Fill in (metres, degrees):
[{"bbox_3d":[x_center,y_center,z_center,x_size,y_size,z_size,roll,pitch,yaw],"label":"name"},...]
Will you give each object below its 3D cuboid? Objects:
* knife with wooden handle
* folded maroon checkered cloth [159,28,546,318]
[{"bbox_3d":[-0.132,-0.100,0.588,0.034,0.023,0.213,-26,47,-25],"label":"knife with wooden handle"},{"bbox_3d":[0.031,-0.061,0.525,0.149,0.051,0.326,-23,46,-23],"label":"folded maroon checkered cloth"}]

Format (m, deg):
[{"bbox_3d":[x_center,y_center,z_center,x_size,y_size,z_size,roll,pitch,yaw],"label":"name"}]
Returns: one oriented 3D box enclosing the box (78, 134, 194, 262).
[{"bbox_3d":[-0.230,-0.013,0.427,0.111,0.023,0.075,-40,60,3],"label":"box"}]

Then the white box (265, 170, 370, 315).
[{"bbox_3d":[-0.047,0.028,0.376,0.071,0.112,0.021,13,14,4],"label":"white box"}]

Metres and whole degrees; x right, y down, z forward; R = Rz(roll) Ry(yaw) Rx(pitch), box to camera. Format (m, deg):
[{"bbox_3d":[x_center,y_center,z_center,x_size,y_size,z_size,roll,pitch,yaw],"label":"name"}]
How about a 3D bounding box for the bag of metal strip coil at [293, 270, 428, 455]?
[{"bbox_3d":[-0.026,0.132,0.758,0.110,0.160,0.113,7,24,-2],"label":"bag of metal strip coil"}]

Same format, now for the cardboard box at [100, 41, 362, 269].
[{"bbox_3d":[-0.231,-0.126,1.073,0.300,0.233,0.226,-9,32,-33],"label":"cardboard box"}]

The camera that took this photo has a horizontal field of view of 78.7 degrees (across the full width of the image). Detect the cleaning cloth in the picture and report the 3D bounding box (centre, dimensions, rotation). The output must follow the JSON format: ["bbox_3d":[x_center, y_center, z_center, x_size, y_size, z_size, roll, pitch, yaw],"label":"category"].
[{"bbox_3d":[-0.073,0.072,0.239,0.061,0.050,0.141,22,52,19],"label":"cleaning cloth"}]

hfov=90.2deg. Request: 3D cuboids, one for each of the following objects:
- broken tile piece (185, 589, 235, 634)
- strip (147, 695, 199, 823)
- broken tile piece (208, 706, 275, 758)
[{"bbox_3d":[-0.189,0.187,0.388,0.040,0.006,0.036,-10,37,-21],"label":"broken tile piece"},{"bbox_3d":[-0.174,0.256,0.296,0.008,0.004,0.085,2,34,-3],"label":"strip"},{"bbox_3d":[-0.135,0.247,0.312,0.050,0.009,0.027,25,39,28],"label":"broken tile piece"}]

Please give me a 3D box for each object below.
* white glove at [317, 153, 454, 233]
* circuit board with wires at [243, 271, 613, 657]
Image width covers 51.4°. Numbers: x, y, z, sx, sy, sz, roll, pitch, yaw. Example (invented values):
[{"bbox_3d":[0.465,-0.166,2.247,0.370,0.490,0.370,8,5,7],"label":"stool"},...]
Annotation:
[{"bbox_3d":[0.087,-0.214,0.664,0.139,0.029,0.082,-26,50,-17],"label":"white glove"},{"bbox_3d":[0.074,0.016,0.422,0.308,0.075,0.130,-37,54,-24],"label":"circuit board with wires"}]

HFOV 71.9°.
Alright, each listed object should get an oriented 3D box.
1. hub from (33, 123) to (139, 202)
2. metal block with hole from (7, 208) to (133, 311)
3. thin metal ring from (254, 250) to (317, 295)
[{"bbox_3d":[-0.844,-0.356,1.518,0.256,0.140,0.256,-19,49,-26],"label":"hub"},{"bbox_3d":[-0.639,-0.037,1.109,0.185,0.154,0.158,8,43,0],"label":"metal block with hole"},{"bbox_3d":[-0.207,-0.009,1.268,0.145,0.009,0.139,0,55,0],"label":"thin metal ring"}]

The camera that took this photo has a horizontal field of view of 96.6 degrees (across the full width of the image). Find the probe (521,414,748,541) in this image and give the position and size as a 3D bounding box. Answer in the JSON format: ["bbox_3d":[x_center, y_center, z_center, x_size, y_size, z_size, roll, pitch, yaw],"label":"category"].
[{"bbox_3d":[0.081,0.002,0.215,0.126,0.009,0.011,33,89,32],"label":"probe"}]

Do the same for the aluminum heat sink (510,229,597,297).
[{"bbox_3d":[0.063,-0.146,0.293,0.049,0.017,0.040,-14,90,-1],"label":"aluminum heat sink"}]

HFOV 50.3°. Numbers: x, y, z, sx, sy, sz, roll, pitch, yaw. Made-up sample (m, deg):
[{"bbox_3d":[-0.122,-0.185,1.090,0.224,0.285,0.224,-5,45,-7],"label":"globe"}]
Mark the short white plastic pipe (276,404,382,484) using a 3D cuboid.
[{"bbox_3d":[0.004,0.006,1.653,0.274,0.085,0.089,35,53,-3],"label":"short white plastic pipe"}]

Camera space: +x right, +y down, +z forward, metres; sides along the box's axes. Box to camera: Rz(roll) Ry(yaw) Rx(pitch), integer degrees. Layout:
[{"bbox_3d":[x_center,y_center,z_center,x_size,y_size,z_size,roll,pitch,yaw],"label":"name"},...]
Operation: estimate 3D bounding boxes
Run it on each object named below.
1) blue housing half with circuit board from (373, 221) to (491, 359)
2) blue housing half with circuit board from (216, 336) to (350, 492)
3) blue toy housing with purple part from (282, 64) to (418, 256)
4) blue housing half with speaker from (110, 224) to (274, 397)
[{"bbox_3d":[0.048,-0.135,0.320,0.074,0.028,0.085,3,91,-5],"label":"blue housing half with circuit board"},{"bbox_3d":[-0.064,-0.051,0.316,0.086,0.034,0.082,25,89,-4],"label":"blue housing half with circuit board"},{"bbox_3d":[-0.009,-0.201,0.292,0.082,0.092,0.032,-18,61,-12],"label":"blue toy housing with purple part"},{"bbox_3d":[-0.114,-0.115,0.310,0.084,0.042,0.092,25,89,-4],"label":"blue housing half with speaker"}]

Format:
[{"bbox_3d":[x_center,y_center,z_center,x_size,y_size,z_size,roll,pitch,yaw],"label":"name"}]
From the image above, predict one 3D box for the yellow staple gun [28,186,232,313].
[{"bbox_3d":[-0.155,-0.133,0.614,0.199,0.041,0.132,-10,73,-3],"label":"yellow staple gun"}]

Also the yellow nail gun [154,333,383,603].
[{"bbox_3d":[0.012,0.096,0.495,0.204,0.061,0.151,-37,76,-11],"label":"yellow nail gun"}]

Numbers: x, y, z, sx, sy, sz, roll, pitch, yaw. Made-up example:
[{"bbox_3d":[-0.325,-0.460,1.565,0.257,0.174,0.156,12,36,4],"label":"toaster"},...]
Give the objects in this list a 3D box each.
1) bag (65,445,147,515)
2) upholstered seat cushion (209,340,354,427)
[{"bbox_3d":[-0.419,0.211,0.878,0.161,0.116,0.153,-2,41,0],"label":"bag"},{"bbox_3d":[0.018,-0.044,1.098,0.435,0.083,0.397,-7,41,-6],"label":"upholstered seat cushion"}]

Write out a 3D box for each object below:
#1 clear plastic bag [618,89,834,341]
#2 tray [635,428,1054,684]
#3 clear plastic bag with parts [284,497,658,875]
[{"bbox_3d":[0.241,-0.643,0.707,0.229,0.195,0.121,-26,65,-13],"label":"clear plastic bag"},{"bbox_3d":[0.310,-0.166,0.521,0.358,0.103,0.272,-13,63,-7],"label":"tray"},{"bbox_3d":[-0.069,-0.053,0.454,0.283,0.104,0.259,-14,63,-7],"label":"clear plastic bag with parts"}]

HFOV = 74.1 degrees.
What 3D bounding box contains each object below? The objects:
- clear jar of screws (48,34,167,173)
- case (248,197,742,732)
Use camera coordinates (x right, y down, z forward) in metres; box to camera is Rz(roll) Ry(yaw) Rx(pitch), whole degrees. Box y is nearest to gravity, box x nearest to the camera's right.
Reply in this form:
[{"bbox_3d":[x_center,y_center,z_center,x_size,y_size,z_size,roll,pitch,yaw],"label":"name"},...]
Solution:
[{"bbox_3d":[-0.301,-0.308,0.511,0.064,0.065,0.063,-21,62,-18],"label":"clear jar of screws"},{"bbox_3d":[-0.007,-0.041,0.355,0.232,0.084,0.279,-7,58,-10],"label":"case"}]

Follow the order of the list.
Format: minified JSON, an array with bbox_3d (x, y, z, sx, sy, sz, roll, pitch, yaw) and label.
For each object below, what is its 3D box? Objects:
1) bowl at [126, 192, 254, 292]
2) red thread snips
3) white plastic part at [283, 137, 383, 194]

§ DESCRIPTION OF THE TASK:
Retype, exactly and in full, the lines above from the one containing "Give the objects in this list a 3D box each." through the one containing "#2 tray [635,428,1054,684]".

§ ANSWER BOX:
Give the objects in this list a 3D box each.
1) bag (65,445,147,515)
2) upholstered seat cushion (209,340,354,427)
[{"bbox_3d":[-0.419,0.211,0.878,0.161,0.116,0.153,-2,41,0],"label":"bag"},{"bbox_3d":[0.018,-0.044,1.098,0.435,0.083,0.397,-7,41,-6],"label":"upholstered seat cushion"}]

Write out a 3D box for each object below:
#1 clear plastic bag [618,89,834,341]
#2 tray [635,428,1054,684]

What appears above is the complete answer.